▸ **The request**
Can you repeat the listing below from its start up to and including the line with "For every layout", leaving the picture out of your answer?

(Image element box listing)
------------------------------------------------

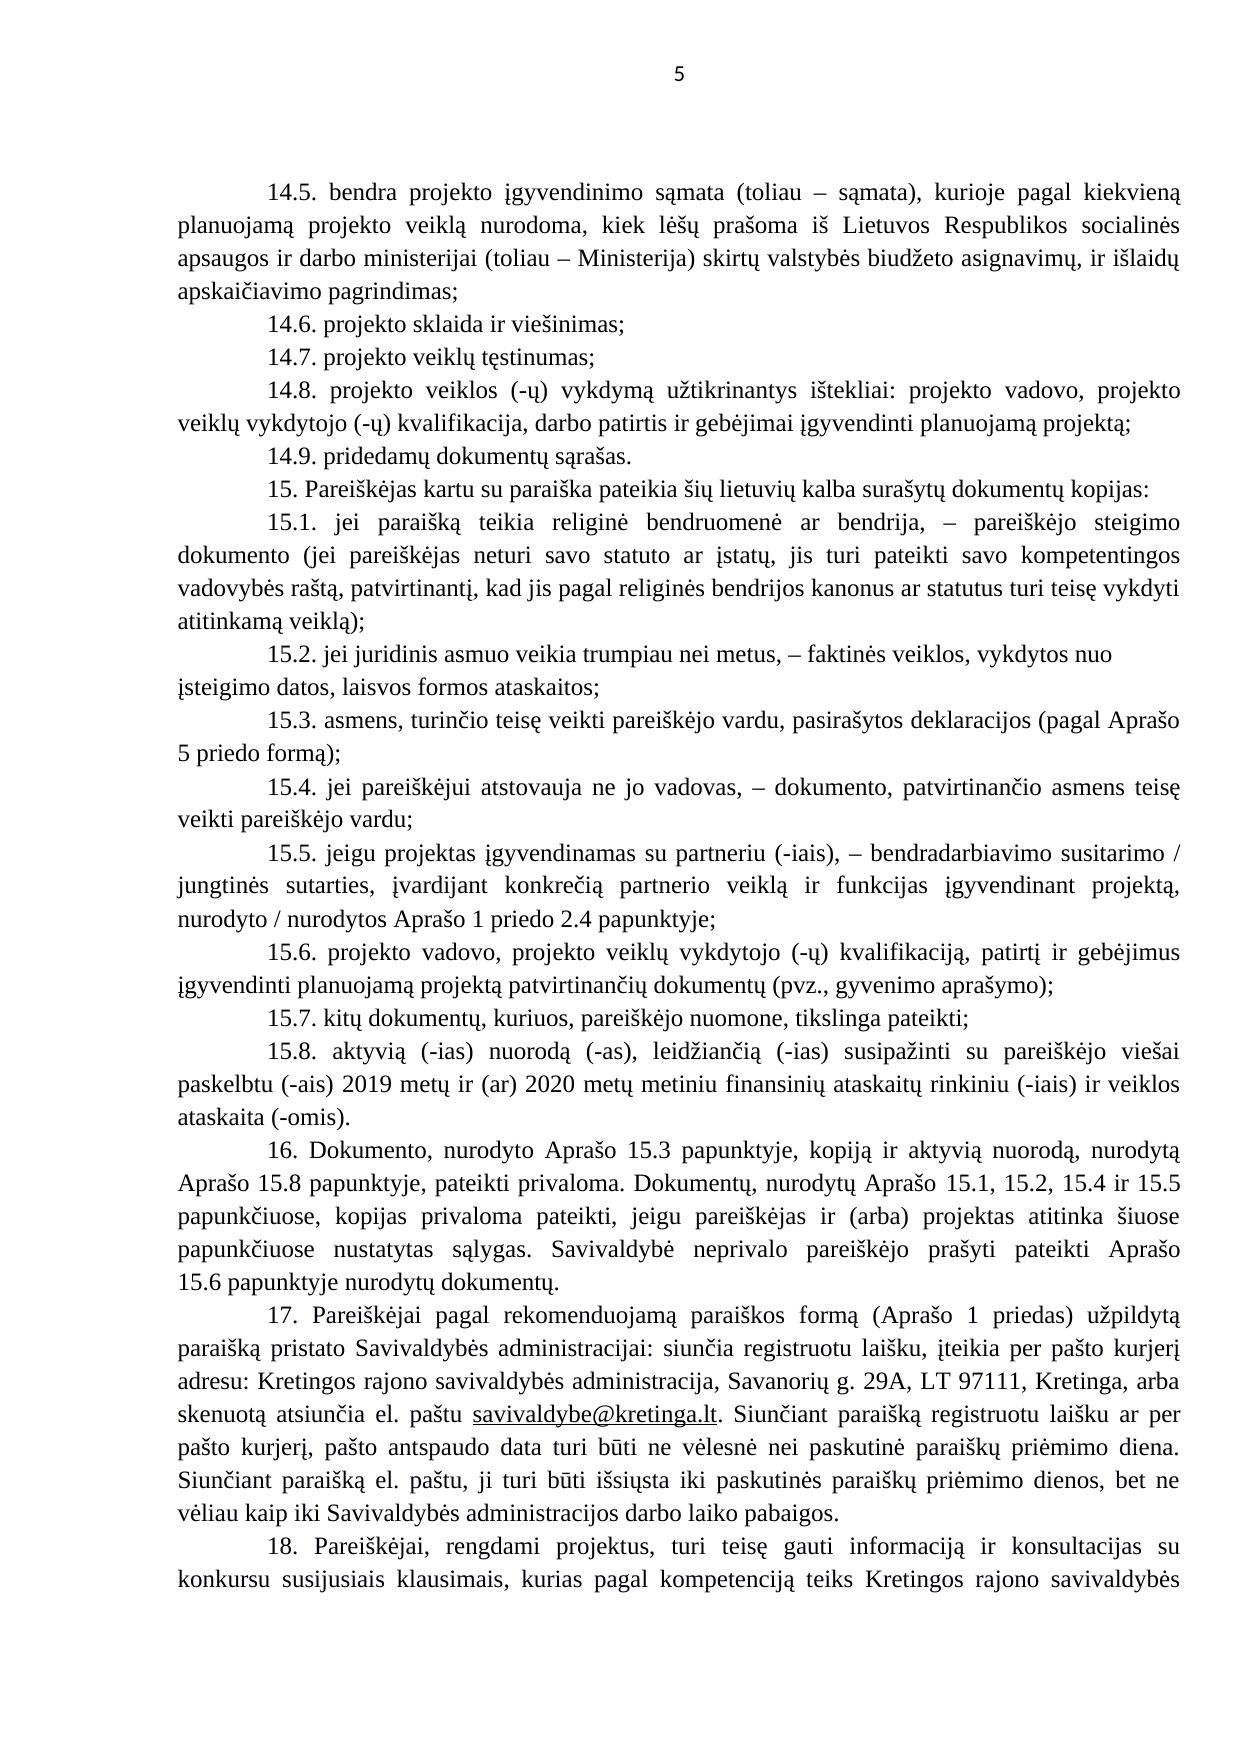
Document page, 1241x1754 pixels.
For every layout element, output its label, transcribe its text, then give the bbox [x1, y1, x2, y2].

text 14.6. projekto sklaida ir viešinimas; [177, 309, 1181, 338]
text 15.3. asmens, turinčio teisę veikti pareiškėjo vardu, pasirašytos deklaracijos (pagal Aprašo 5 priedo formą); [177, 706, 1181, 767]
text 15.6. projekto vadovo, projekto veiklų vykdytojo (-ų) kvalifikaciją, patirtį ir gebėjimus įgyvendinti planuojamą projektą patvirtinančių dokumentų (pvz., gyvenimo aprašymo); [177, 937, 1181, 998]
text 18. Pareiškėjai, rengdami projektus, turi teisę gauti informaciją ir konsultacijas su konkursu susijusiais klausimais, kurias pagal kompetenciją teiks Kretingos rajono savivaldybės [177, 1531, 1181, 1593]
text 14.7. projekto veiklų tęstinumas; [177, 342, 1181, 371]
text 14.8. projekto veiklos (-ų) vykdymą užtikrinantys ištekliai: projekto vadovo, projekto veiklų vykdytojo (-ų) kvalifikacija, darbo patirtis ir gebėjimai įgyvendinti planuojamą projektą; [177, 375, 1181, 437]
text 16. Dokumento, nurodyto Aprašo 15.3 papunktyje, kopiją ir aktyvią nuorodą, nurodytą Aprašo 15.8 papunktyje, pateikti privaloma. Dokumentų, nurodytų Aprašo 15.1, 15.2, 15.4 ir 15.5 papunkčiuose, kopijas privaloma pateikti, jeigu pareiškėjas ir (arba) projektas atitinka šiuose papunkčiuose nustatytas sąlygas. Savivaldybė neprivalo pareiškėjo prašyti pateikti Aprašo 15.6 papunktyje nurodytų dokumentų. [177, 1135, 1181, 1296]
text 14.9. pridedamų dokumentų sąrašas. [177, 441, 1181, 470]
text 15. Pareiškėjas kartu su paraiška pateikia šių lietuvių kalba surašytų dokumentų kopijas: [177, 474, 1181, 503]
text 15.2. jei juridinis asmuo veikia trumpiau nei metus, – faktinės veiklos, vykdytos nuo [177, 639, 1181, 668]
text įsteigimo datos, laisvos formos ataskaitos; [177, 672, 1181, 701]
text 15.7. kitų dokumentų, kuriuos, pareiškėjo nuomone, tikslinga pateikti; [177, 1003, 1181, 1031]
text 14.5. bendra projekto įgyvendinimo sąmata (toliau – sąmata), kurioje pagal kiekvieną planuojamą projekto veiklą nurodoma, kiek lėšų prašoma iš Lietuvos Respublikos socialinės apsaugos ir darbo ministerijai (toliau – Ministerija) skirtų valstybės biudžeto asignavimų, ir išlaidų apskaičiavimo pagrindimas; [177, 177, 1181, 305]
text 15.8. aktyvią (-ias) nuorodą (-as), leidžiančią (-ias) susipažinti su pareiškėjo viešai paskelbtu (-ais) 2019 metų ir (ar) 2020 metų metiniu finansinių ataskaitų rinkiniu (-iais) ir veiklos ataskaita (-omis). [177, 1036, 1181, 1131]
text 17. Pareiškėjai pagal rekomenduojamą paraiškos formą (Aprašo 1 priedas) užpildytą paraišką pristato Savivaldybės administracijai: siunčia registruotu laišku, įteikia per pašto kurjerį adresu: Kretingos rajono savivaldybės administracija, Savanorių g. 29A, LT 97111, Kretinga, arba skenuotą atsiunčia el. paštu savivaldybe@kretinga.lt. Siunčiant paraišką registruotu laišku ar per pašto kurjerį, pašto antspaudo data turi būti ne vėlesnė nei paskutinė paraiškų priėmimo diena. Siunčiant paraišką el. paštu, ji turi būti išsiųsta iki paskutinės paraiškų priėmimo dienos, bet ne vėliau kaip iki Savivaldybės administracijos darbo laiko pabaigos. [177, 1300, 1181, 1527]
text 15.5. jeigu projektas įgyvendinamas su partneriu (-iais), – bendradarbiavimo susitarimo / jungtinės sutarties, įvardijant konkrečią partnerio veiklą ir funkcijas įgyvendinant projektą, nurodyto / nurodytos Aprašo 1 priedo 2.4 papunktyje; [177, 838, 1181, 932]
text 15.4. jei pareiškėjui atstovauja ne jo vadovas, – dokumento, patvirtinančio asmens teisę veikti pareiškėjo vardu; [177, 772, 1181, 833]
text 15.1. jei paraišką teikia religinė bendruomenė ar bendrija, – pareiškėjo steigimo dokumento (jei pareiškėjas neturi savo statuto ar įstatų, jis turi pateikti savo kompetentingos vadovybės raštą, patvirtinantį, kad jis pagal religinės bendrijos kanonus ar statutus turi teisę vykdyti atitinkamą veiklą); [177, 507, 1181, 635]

------------------------------------------------

▸ **Answer to the exercise**
Document page, 1241x1754 pixels.
For every layout element, output its label, transcribe its text, then give the bbox [x1, y1, x2, y2].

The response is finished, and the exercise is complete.